During the COVID-19 pandemic, my entire family and I were confined to our home—our world shrunk to four walls. For nearly a year and a half, we lived in what felt like voluntary imprisonment, though the choice was really survival. Streets were silent, shops shuttered, and the rhythm of life outside paused indefinitely. Inside, time slowed to a crawl.

Our days blurred into each other, tethered by the television, which became both our window to the world and our only companion beyond each other. With schools closed, workplaces shuttered, and fear looming like a shadow, we gathered every evening in front of the screen—watching news reports, documentaries, and real-life stories unfold in grim repetition.
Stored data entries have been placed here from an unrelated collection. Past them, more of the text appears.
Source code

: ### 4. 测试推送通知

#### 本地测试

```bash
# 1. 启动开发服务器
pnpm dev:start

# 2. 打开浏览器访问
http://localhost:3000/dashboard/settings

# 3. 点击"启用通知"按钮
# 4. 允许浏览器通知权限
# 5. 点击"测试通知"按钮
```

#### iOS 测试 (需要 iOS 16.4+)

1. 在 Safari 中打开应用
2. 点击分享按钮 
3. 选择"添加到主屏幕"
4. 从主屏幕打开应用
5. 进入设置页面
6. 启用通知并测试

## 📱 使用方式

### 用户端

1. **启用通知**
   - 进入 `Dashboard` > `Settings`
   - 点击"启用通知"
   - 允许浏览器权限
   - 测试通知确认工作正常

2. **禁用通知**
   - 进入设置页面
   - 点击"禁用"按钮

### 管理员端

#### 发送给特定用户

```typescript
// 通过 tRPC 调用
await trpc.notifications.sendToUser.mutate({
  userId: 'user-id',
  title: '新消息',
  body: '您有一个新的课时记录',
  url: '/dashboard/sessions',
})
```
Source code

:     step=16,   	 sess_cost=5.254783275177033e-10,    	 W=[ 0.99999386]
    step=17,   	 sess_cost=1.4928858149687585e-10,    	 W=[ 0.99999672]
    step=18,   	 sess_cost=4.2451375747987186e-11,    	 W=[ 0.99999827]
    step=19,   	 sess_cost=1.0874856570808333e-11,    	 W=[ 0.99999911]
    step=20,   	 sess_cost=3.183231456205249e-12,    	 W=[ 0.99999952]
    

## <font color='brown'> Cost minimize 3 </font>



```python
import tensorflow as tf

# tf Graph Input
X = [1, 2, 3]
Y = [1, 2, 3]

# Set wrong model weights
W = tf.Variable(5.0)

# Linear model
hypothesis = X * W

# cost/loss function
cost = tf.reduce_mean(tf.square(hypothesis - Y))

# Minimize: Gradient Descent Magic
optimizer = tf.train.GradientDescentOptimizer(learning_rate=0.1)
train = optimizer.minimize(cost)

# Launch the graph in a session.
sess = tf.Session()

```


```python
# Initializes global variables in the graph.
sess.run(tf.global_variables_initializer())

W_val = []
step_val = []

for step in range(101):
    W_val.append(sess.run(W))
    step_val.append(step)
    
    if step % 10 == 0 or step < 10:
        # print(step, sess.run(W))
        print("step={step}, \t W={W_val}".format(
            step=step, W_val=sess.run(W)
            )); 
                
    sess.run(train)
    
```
I spent what little savings I had, bit by bit, on food, utilities, and essentials. There was no income, only outflow—a slow drain that echoed the helplessness many of us felt. The anxiety wasn’t just about the virus, but also the dwindling money, the uncertainty of tomorrow, and the mental toll of monotony.

“In the silence of lockdown, as the world unraveled on television screens, I spent my savings and my strength—one day at a time—waiting for a dawn that felt endlessly out of reach.”

What struck me the most during those long, uneasy nights were the countless stories of death aired on television. It became an obsession of sorts—not out of morbid curiosity, but perhaps a subconscious attempt to make sense of the chaos. I watched with numb eyes as different corners of the world flashed scenes of overwhelmed hospitals, mourning families, and unanswered cries. Every story of loss felt both distant and intimately close. Their grief became mine. It was overwhelming, and yet, I couldn’t look away.

The world seemed to be dying—piece by piece, person by person—and we were all witnesses to a tragedy we couldn’t stop. But in that silence, in that stillness, I also learned something about resilience. We had so little, yet we endured. We had each other.